I never use the commercial version of the database. My current employer is considering commercial support as I speak. I hope there is more (debugging) information available in the UI in the commercial version. For example, having more straightforward access to parked messages, better documentation on how persistent subscription checkpoint works. The web UI as an admin is not helpful enough IMHO.

I never lost any data at any point, and the database never was responsible for breaking my applications in production. The most significant eventstore instance I worked on was about 3TB. Again, not crazy big but not small neither.

yorick.laupa · August 26, 2019, 3:30pm

For some reason, 2 sentences of my previous reply are bigger than the rest of the text. I didn’t do it on purpose, it is not me trying to emphasise those points in particular :-]

Greg_Young1 · August 26, 2019, 3:52pm

If you want hit me direct on the persistent subscription issues you
had, I likely know that code better than most. Details/logs/etc can
help.

re: updating settings, this should *always* work. Any update to
settings blows away the current state of the persistent subscription
(this is by design!). I actually tried to work out how to *not*
completely blow things away as quite a few run with large buffers, but
it did not seem fruitful when trying to balance the complexity of it.
As such they are literally just replaced.

re parked messages: When you say more "straight forward access to
parked messages" what do you mean? They are just in a stream. The
stream they are in is included on the subscription definition (but
also follows a pattern which is not likely to be changed anytime
soon). What do you mean by more straight forward access beyond being
able to read the stream?

jageall · August 27, 2019, 12:09pm

We have opened an issue to track this here : https://github.com/EventStore/EventStore/issues/1983

yorick.laupa · August 27, 2019, 2:17pm

If you want hit me direct on the persistent subscription issues you

had, I likely know that code better than most. Details/logs/etc can

help.

Thanks for tuning in!

The problem is I never got a chance to have a log when that persistent subscription issue happened. We might not understand how persistent subscriptions work, have messed up persistent subscription settings or there is a bug in those subscriptions itself. I think the first two scenarios might be the reason we are experiencing this. We switched, after
a brief exchange with you on Twitter a while back, to Pinned strategy. It reduced, even more, the likelihood of this behaviour to happen. We only
experienced this issue a couple of times this year.

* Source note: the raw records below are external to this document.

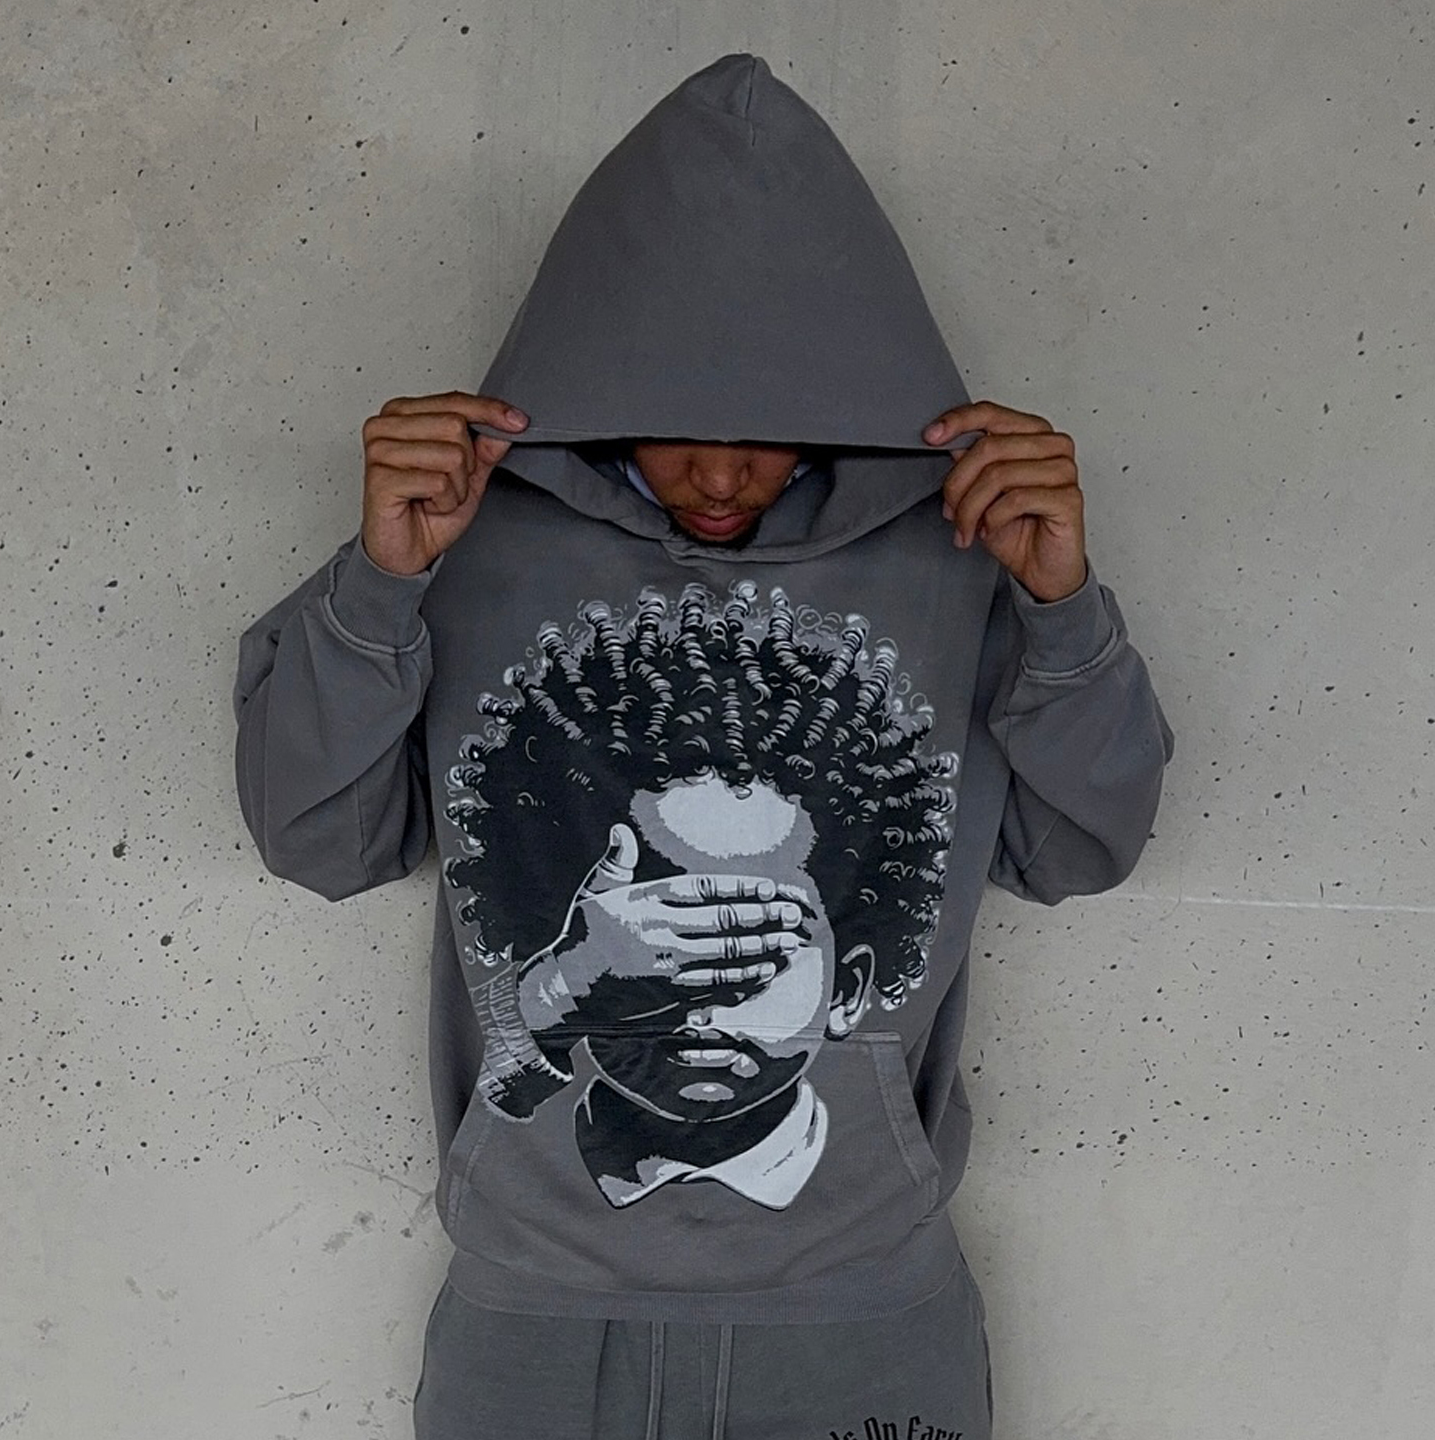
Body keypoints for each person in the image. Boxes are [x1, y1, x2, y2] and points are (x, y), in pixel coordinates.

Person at [232, 51, 1175, 1440]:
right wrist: (380, 587)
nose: (725, 472)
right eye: (677, 416)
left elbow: (1080, 849)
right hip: (533, 1321)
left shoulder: (960, 552)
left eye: (780, 426)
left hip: (867, 1323)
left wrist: (1064, 613)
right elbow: (317, 839)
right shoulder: (465, 544)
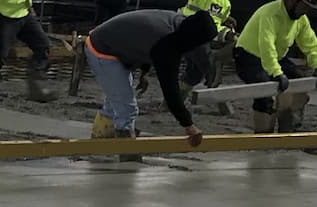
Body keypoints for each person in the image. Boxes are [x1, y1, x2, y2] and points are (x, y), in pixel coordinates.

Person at [83, 9, 217, 143]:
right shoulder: (167, 43)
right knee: (126, 108)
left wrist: (144, 73)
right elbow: (170, 90)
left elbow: (143, 39)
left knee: (115, 103)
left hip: (109, 43)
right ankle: (125, 149)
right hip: (102, 51)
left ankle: (99, 143)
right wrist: (188, 125)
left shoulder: (177, 23)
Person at [234, 0, 317, 134]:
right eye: (305, 6)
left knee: (299, 83)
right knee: (265, 92)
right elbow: (266, 45)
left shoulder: (301, 19)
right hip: (248, 56)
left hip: (274, 57)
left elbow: (310, 42)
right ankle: (263, 135)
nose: (306, 11)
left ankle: (287, 126)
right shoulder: (271, 14)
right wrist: (276, 73)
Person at [179, 0, 250, 94]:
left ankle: (175, 97)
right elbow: (210, 27)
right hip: (195, 35)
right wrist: (228, 35)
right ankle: (177, 97)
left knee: (194, 71)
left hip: (184, 27)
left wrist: (224, 18)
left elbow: (202, 9)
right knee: (200, 70)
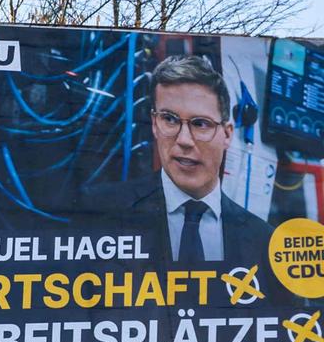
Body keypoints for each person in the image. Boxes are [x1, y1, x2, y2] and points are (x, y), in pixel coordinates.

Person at [84, 54, 272, 269]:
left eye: (201, 123)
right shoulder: (98, 211)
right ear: (155, 125)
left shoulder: (264, 242)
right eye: (170, 120)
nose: (184, 140)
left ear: (227, 135)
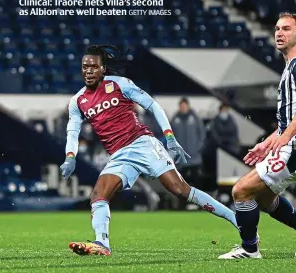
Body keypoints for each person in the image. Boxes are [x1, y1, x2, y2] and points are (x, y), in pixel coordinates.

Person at [61, 45, 239, 256]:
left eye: (93, 67)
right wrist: (70, 156)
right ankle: (102, 244)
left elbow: (153, 106)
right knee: (98, 194)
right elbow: (73, 131)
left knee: (180, 190)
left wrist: (169, 136)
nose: (88, 71)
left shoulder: (120, 84)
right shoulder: (78, 101)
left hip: (142, 143)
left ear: (103, 69)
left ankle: (238, 220)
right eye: (85, 67)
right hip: (119, 155)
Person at [218, 12, 296, 260]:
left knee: (241, 190)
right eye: (277, 28)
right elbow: (290, 118)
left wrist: (286, 138)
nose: (279, 33)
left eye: (286, 29)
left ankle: (249, 249)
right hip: (294, 147)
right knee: (265, 198)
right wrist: (267, 143)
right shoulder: (293, 66)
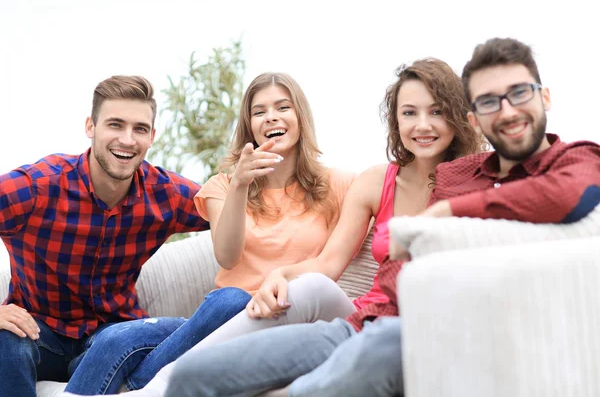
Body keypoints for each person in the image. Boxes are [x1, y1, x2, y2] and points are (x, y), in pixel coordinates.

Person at [165, 38, 600, 397]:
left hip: (417, 332)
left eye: (519, 94)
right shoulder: (460, 173)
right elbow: (330, 263)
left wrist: (445, 213)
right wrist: (281, 272)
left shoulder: (570, 161)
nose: (505, 111)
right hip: (361, 322)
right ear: (475, 115)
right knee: (192, 377)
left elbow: (567, 194)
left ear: (544, 96)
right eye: (489, 101)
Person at [69, 57, 482, 397]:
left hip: (308, 314)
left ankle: (151, 386)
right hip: (236, 313)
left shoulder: (341, 184)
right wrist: (242, 189)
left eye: (282, 107)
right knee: (121, 337)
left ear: (300, 117)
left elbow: (329, 268)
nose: (421, 125)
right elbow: (233, 256)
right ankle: (143, 386)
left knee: (246, 300)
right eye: (409, 113)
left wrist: (282, 278)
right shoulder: (229, 185)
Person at [0, 75, 216, 397]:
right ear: (91, 127)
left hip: (114, 337)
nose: (127, 140)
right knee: (6, 339)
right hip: (39, 333)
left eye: (140, 129)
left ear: (152, 136)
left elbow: (245, 214)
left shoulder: (165, 194)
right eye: (115, 125)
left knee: (157, 333)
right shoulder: (38, 187)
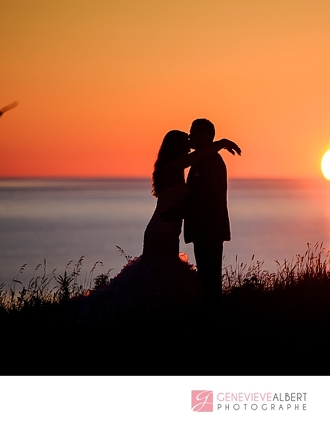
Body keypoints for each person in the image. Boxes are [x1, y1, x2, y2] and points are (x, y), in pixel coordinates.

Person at [79, 129, 240, 319]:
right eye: (185, 142)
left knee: (163, 269)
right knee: (159, 269)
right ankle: (153, 310)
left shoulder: (176, 168)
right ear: (176, 147)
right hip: (162, 227)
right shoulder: (172, 167)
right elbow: (198, 156)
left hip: (170, 227)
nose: (189, 145)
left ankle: (159, 310)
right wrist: (221, 142)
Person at [184, 118, 237, 308]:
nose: (190, 136)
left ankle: (214, 317)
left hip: (209, 228)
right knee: (207, 276)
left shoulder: (210, 160)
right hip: (204, 229)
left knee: (210, 277)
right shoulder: (201, 159)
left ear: (206, 136)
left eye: (194, 132)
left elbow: (208, 195)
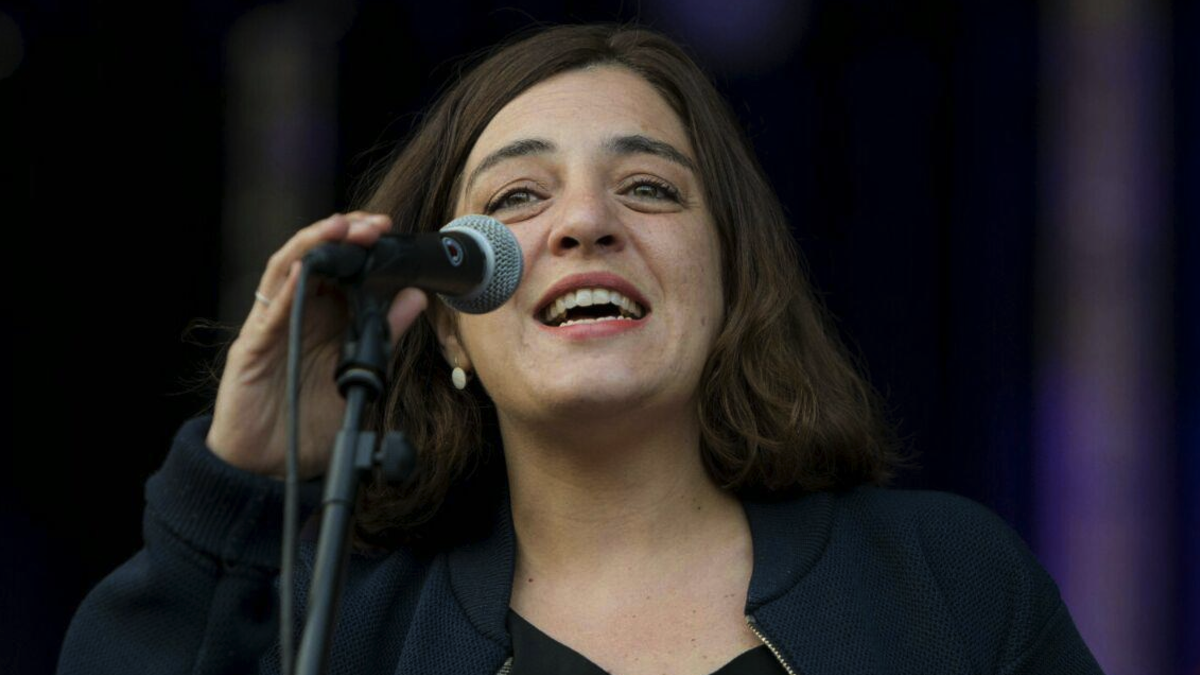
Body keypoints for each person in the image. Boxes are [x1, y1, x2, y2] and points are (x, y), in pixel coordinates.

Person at [57, 23, 1103, 675]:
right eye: (517, 198)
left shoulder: (945, 578)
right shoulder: (343, 625)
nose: (583, 223)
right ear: (448, 318)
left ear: (729, 280)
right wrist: (237, 483)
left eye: (648, 188)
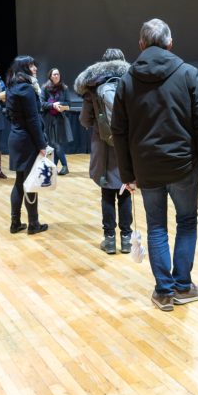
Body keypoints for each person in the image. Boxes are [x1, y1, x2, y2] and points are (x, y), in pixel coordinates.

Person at [111, 18, 198, 312]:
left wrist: (128, 172)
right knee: (187, 222)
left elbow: (117, 131)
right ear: (170, 44)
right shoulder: (189, 74)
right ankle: (183, 287)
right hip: (184, 166)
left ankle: (164, 292)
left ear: (141, 45)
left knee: (157, 227)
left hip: (146, 168)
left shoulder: (127, 80)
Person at [74, 48, 132, 254]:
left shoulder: (93, 86)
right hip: (126, 146)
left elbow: (83, 120)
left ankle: (109, 240)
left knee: (107, 193)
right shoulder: (132, 82)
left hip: (102, 146)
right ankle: (127, 239)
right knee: (125, 191)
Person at [6, 56, 49, 235]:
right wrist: (42, 144)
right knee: (30, 183)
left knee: (19, 182)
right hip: (28, 141)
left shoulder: (12, 87)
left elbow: (9, 114)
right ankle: (33, 224)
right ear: (24, 68)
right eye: (32, 65)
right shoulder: (27, 89)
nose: (35, 68)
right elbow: (33, 120)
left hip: (16, 138)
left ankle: (15, 223)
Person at [40, 67, 74, 175]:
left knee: (56, 143)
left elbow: (69, 103)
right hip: (49, 119)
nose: (56, 76)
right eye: (54, 74)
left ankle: (63, 166)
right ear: (50, 76)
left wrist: (61, 105)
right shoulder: (45, 88)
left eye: (58, 74)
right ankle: (57, 166)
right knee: (52, 143)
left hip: (60, 119)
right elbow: (41, 103)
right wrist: (52, 105)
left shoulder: (64, 88)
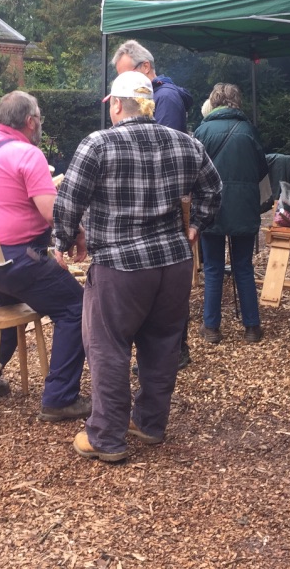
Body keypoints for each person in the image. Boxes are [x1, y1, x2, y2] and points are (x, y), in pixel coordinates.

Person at [53, 71, 222, 462]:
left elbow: (68, 202)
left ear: (115, 104)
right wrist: (197, 224)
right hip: (175, 263)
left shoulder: (98, 144)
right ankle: (149, 424)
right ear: (148, 105)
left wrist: (63, 241)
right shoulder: (186, 142)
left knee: (108, 346)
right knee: (162, 344)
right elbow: (214, 189)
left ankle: (106, 437)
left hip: (120, 266)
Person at [0, 91, 90, 422]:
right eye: (40, 118)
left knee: (9, 304)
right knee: (76, 307)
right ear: (30, 121)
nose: (40, 124)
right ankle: (60, 398)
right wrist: (79, 233)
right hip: (13, 256)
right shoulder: (28, 154)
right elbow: (52, 215)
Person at [112, 38, 196, 368]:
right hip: (150, 205)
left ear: (145, 68)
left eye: (126, 76)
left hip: (165, 205)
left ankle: (175, 351)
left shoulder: (166, 99)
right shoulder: (157, 97)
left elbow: (162, 154)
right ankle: (165, 351)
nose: (122, 87)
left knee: (166, 286)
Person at [193, 83, 269, 344]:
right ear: (237, 102)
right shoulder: (248, 130)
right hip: (244, 205)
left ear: (213, 102)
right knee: (243, 266)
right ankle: (251, 328)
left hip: (211, 206)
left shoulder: (203, 131)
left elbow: (195, 171)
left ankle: (212, 328)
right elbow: (261, 168)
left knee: (213, 267)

re: updating settings, this should always work. Any update to

settings blows away the current state of the persistent subscription

(this is by design!). I actually tried to work out how to not

completely blow things away as quite a few run with large buffers, but

it did not seem fruitful when trying to balance the complexity of it.

As such they are literally just replaced.

I concur that each time we got an issue with persistent subscriptions, updating the subscription settings solved everything.

We are not afraid of replaying some events because whatever we do with those events are idempotent operations.

re parked messages: When you say more "straight forward access to

parked messages" what do you mean? They are just in a stream. The

stream they are in is included on the subscription definition (but

also follows a pattern which is not likely to be changed anytime

soon). What do you mean by more straight forward access beyond being

able to read the stream?

I’m aware of the $persistentsubscription-{streamId}::{groupId}-parked. For example, I’d prefer a link next to Replay Parked Messages that point me directly to the parked event stream.

I also find the few stats on persistent sub in the UI a bit confusing. Sometimes, I have more parked messages compared to what is showed in the Web UI (by a long shot). Also, maybe

the Web UI could display more information related to persistent subscriptions if there is any.